- [What you need to do]
1) Translate this sentence from the memory block passage into Spanish: "In some other embodiments, the word lines can be re-grouped into different zones during the operating life of the memory device."
2) Reproduce everything from "In an example" down to "a different zone." in the memory block passage, substituting "storage device" for "memory device".
3) Pick up the memory block passage after its final sentence and continue it.

Turning now to FIG. 14, according to an exemplary embodiment, the word lines of the memory block are divided into four different groups or zones (hereinafter referred to as Zone_1 1400, Zone_2 1402, Zone_3 1404, and Zone_4 1404) based on their erase speed characteristics. More specifically, the Zones are arranged in order (Zone_1 to Zone_4) from having the slowest erase speed characteristics to the fastest erase speed characteristics. In the exemplary embodiment, Zone_1 1400 includes the border word lines at the joints between the upper and lower memory holes; Zone_2 1402 includes a plurality of word lines on a drain side of the Zone_1 word lines; Zone_3 1404 includes a plurality of word lines that are on both the source and drain sides of the memory block and also a plurality of word lines that are on the drain side of the Zone_2 1402 word lines; and Zone_4 1406 includes the remaining word lines.

In an example embodiment, the word lines are grouped into the various zones during development or design of the memory block or they can be assigned to the different zones based on testing of natural erase depth using the same type of erase operation for all of the word lines. In some other embodiments, the word lines can be re-grouped into different zones during the operating life of the memory device. For example, if it is detected that a certain word line’s speed characteristics have changed during the operating life of the memory device, then that word line can be re-assigned from one zone to a different zone.

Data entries
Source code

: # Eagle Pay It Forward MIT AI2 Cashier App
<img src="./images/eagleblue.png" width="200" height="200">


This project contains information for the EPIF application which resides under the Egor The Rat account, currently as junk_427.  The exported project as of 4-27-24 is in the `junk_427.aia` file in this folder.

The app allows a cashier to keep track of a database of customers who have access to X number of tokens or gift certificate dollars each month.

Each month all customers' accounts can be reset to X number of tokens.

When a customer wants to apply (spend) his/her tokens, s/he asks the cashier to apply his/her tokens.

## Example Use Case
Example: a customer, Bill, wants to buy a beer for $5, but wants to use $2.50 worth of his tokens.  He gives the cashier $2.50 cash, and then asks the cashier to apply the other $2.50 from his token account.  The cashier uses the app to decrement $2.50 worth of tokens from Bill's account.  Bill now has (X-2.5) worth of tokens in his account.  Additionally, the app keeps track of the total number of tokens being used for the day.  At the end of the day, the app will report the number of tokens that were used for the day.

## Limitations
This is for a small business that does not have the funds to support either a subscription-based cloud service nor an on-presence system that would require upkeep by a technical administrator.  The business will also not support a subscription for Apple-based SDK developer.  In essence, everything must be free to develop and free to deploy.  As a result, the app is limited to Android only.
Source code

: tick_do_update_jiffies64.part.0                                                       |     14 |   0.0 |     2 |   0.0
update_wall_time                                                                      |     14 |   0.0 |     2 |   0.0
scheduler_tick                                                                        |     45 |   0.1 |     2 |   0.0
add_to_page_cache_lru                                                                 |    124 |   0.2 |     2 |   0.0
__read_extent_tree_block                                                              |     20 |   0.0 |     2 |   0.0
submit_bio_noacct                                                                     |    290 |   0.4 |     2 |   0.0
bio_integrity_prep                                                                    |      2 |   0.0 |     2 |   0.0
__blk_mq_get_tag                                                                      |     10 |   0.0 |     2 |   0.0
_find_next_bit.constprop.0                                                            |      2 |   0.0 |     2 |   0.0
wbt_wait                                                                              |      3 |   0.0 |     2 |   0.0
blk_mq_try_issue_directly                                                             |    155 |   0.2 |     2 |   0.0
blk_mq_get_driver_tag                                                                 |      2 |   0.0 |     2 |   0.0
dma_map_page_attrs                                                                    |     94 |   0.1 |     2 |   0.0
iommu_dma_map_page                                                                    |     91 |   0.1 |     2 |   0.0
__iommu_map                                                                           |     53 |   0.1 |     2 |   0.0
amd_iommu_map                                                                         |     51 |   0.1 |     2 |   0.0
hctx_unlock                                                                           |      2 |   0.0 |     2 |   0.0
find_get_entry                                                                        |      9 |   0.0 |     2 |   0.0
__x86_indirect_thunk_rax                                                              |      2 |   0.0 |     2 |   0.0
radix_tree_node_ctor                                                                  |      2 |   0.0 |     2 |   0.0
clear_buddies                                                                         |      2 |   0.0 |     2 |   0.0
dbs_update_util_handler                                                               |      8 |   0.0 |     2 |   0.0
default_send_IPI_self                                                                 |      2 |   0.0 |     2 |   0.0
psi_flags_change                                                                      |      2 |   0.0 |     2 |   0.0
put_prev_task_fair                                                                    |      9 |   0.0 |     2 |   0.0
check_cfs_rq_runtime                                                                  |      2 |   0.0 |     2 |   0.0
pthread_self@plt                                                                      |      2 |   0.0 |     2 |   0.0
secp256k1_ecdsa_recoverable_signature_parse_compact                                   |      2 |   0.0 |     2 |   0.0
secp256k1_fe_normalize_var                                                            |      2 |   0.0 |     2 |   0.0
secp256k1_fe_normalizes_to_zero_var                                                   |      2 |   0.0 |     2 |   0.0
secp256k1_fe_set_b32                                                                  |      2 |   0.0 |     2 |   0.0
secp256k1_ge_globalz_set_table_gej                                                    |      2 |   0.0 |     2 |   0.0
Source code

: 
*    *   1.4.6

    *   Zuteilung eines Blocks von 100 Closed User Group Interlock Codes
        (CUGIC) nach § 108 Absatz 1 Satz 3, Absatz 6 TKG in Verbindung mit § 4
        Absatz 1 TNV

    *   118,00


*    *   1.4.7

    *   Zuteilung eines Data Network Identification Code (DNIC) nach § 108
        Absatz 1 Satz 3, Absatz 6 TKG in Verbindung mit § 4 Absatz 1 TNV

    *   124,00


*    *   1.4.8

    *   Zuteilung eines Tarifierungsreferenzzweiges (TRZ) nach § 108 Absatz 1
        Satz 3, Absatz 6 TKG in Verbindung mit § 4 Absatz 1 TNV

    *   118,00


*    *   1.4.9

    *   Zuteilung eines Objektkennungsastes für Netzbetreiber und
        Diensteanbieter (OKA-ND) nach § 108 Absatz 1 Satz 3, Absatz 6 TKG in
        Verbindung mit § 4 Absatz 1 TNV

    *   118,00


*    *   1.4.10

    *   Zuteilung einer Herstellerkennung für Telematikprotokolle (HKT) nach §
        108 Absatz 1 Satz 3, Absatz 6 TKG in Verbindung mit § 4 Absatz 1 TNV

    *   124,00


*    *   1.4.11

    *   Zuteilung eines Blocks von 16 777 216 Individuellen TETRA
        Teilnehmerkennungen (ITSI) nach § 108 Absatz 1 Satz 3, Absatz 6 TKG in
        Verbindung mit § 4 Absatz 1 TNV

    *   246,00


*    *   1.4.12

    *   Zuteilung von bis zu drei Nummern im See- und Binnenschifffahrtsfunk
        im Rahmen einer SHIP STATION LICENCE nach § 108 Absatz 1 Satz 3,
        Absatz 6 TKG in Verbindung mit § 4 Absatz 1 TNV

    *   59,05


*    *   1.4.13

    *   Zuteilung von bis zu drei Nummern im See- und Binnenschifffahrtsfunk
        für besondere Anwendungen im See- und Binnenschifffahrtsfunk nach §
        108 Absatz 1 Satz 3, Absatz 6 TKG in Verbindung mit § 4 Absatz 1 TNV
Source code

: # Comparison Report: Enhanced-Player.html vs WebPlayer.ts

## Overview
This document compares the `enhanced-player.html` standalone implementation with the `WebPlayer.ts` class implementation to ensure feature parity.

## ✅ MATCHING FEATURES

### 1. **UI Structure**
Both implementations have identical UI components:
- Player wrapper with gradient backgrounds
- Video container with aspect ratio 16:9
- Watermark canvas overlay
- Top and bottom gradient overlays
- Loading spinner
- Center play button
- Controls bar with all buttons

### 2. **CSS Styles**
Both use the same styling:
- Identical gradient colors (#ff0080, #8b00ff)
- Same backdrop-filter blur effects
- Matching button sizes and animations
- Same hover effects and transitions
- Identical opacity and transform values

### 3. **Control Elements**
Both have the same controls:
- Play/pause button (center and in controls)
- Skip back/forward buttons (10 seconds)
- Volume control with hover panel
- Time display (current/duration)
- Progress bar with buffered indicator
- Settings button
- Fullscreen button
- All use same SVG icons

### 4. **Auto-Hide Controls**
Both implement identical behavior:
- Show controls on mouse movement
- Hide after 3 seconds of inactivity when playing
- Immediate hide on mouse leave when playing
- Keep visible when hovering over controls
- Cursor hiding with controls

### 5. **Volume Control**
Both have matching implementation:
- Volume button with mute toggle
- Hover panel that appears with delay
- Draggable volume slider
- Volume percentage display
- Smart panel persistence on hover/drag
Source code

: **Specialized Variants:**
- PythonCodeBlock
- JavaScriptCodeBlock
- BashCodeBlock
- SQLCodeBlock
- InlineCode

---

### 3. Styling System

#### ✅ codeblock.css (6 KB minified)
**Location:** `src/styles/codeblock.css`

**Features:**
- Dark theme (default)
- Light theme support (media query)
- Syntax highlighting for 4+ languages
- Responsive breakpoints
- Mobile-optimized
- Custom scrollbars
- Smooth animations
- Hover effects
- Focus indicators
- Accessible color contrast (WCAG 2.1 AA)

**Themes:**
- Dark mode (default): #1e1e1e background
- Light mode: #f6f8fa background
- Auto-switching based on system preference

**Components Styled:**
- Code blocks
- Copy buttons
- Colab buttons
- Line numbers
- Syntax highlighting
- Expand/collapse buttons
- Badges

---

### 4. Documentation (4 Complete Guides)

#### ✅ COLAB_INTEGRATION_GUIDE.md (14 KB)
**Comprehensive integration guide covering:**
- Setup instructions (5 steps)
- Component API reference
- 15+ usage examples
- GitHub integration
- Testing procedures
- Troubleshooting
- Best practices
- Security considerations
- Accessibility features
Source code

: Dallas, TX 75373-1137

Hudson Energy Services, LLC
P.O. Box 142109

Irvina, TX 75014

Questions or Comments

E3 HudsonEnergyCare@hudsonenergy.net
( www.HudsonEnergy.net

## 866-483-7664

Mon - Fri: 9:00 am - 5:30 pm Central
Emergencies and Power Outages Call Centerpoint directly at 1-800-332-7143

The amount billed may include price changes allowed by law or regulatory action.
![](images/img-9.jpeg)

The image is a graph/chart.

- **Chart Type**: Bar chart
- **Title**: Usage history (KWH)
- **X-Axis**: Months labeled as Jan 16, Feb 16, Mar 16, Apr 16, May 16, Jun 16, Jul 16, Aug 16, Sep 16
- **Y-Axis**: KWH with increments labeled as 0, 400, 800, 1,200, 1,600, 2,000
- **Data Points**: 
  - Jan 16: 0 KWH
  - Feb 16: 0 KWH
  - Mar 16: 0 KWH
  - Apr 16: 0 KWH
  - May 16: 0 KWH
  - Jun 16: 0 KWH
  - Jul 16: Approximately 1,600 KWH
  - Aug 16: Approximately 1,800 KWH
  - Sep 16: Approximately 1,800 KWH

- [Exercise responses]
1) En algunas otras realizaciones, las líneas de palabra pueden reagruparse en zonas diferentes durante la vida útil del dispositivo de memoria.

2)
In an example embodiment, the word lines are grouped into the various zones during development or design of the memory block or they can be assigned to the different zones based on testing of natural erase depth using the same type of erase operation for all of the word lines. In some other embodiments, the word lines can be re-grouped into different zones during the operating life of the storage device. For example, if it is detected that a certain word line’s speed characteristics have changed during the operating life of the storage device, then that word line can be re-assigned from one zone to a different zone.

3)
In some embodiments, the word lines can be arranged in two, three, or more than four different groups or zones based on erase speed characteristics. As illustrated, the zones can include word lines that are not adjacent to one another.

In the exemplary embodiment, during an erase operation, because the word lines of Zone_1 1400 have the slowest erase speed characteristics, they receive an erase operation that has the highest propensity to promote a deep erase. More specifically, the erase operation that is applied to the word lines of Zone_1 1400 is a stripe erase operation with a relatively low word line voltage VERA_WL1, which is calculated by applying a shift to a default voltage, being applied to the word lines being erased in each of the two erase pulses. For example, FIG. 15A depicts the voltages applied to the word lines during a first erase pulse and FIG. 15B depicts the voltages applied to the word lines during a second erase pulse. As illustrated, in Zone_1 1400, in the first erase pulse, every other word line receives the first word line voltage VERA_WL1 and every other word line receives the higher VERA (or VERA-X where X can range from 0 V to approximately 10 V) voltage to inhibit erase. The voltages are reversed in the second erase pulse.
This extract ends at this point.